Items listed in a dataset
------------------------------------

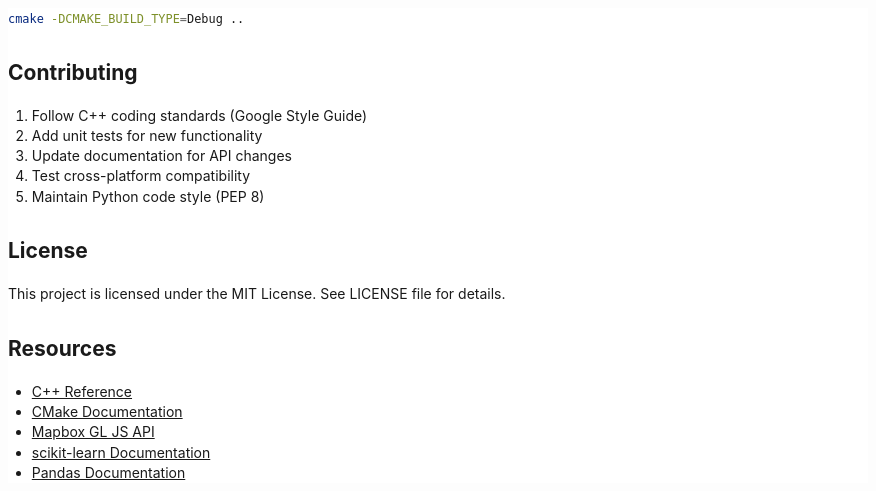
 ```bash
cmake -DCMAKE_BUILD_TYPE=Debug ..
```

## Contributing

1. Follow C++ coding standards (Google Style Guide)
2. Add unit tests for new functionality
3. Update documentation for API changes
4. Test cross-platform compatibility
5. Maintain Python code style (PEP 8)

## License

This project is licensed under the MIT License. See LICENSE file for details.

## Resources

- [C++ Reference](https://cppreference.com/)
- [CMake Documentation](https://cmake.org/documentation/)
- [Mapbox GL JS API](https://docs.mapbox.com/mapbox-gl-js/)
- [scikit-learn Documentation](https://scikit-learn.org/)
- [Pandas Documentation](https://pandas.pydata.org/)
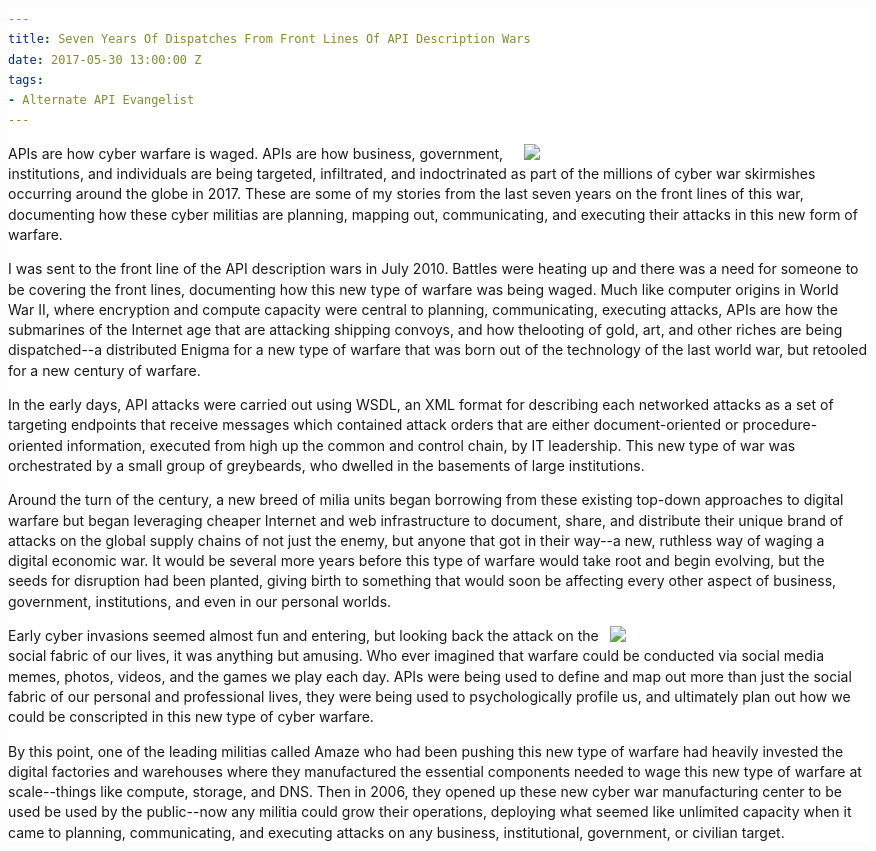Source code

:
 ```yaml
---
title: Seven Years Of Dispatches From Front Lines Of API Description Wars
date: 2017-05-30 13:00:00 Z
tags:
- Alternate API Evangelist
---
```


<p><img src="https://s3.amazonaws.com/kinlane-productions/algorotoscope/cyber-api-description-wars/api-specification-wars.png" align="right" width="40%" /></p>

APIs are how cyber warfare is waged. APIs are how business, government, institutions, and individuals are being targeted, infiltrated, and indoctrinated as part of the millions of cyber war skirmishes occurring around the globe in 2017. These are some of my stories from the last seven years on the front lines of this war, documenting how these cyber militias are planning, mapping out, communicating, and executing their attacks in this new form of warfare.

I was sent to the front line of the API description wars in July 2010. Battles were heating up and there was a need for someone to be covering the front lines, documenting how this new type of warfare was being waged. Much like computer origins in World War II, where encryption and compute capacity were central to planning, communicating, executing attacks, APIs are how the submarines of the Internet age that are attacking shipping convoys, and how thelooting of gold, art, and other riches are being dispatched--a distributed Enigma for a new type of warfare that was born out of the technology of the last world war, but retooled for a new century of warfare.

In the early days, API attacks were carried out using WSDL, an XML format for describing each networked attacks as a set of targeting endpoints that receive messages which contained attack orders that are either document-oriented or procedure-oriented information, executed from high up the common and control chain, by IT leadership. This new type of war was orchestrated by a small group of greybeards, who dwelled in the basements of large institutions.

Around the turn of the century, a new breed of milia units began borrowing from these existing top-down approaches to digital warfare but began leveraging cheaper Internet and web infrastructure to document, share, and distribute their unique brand of attacks on the global supply chains of not just the enemy, but anyone that got in their way--a new, ruthless way of waging a digital economic war. It would be several more years before this type of warfare would take root and begin evolving, but the seeds for disruption had been planted, giving birth to something that would soon be affecting every other aspect of business, government, institutions, and even in our personal worlds.

<p><img src="https://s3.amazonaws.com/kinlane-productions/algorotoscope/cyber-api-description-wars/cannon_wall_satan.jpg" align="right" width="30%" /></p>

Early cyber invasions seemed almost fun and entering, but looking back the attack on the social fabric of our lives, it was anything but amusing. Who ever imagined that warfare could be conducted via social media memes, photos, videos, and the games we play each day. APIs were being used to define and map out more than just the social fabric of our personal and professional lives, they were being used to psychologically profile us, and ultimately plan out how we could be conscripted in this new type of cyber warfare.

By this point, one of the leading militias called Amaze who had been pushing this new type of warfare had heavily invested the digital factories and warehouses where they manufactured the essential components needed to wage this new type of warfare at scale--things like compute, storage, and DNS. Then in 2006, they opened up these new cyber war manufacturing center to be used be used by the public--now any militia could grow their operations, deploying what seemed like unlimited capacity when it came to planning, communicating, and executing attacks on any business, institutional, government, or civilian target.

------------------------------------

[Requirement]: From the records above, copy only the lines running from the line holding "- [Mapbox GL" through the line holding "APIs are how cyber", with no pictures.

[The answer]:
- [Mapbox GL JS API](https://docs.mapbox.com/mapbox-gl-js/)
- [scikit-learn Documentation](https://scikit-learn.org/)
- [Pandas Documentation](https://pandas.pydata.org/)
Source code

:
 ```yaml
---
title: Seven Years Of Dispatches From Front Lines Of API Description Wars
date: 2017-05-30 13:00:00 Z
tags:
- Alternate API Evangelist
---
```


<p><img src="https://s3.amazonaws.com/kinlane-productions/algorotoscope/cyber-api-description-wars/api-specification-wars.png" align="right" width="40%" /></p>

APIs are how cyber warfare is waged. APIs are how business, government, institutions, and individuals are being targeted, infiltrated, and indoctrinated as part of the millions of cyber war skirmishes occurring around the globe in 2017. These are some of my stories from the last seven years on the front lines of this war, documenting how these cyber militias are planning, mapping out, communicating, and executing their attacks in this new form of warfare.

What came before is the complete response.